In the records that follow, find the line containing "История авто" and the line containing "Түбән Камада меңенче сабый туды", then transcribe both and every line between them exactly, omitting pictures.

(Beginning of THE DATA)

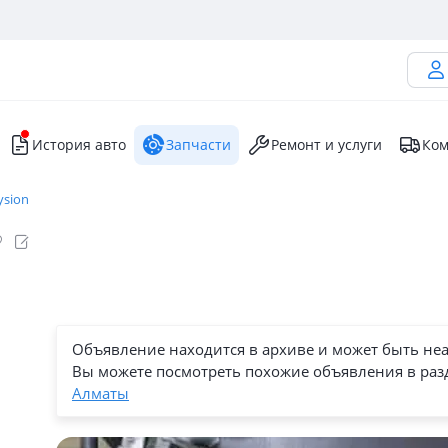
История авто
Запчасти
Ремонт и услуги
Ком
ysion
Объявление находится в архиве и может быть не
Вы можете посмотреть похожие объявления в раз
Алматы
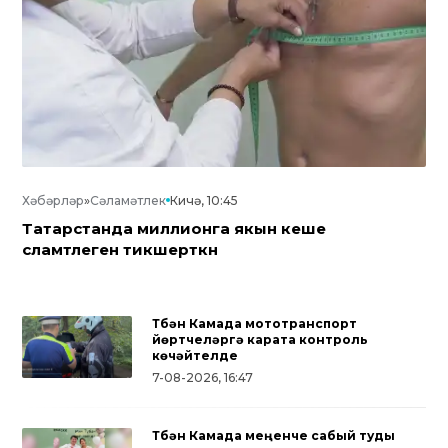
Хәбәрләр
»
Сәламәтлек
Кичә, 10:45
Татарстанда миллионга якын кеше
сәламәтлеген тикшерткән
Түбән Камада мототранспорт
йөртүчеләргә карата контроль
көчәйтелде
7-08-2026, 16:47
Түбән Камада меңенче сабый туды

(End of THE DATA)
(Beginning of THE DATA)

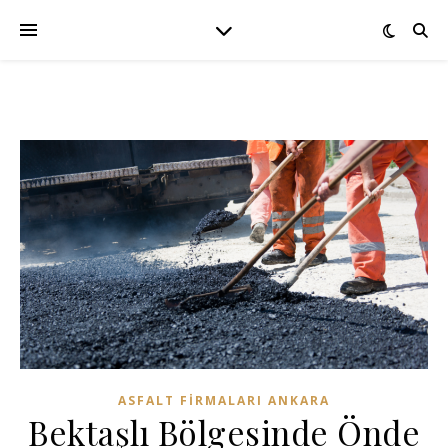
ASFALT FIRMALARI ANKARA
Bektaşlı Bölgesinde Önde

(End of THE DATA)
(Beginning of THE DATA)

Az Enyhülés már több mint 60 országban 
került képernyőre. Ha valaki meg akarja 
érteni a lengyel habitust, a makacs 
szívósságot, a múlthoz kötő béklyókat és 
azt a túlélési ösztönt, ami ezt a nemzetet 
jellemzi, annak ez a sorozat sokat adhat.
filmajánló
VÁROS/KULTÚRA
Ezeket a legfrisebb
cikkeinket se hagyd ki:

(End of THE DATA)

* **ANSWER TO THIS PROBLEM**:
История авто
Запчасти
Ремонт и услуги
Ком
ysion
Объявление находится в архиве и может быть не
Вы можете посмотреть похожие объявления в раз
Алматы
Хәбәрләр
»
Сәламәтлек
Кичә, 10:45
Татарстанда миллионга якын кеше
сәламәтлеген тикшерткән
Түбән Камада мототранспорт
йөртүчеләргә карата контроль
көчәйтелде
7-08-2026, 16:47
Түбән Камада меңенче сабый туды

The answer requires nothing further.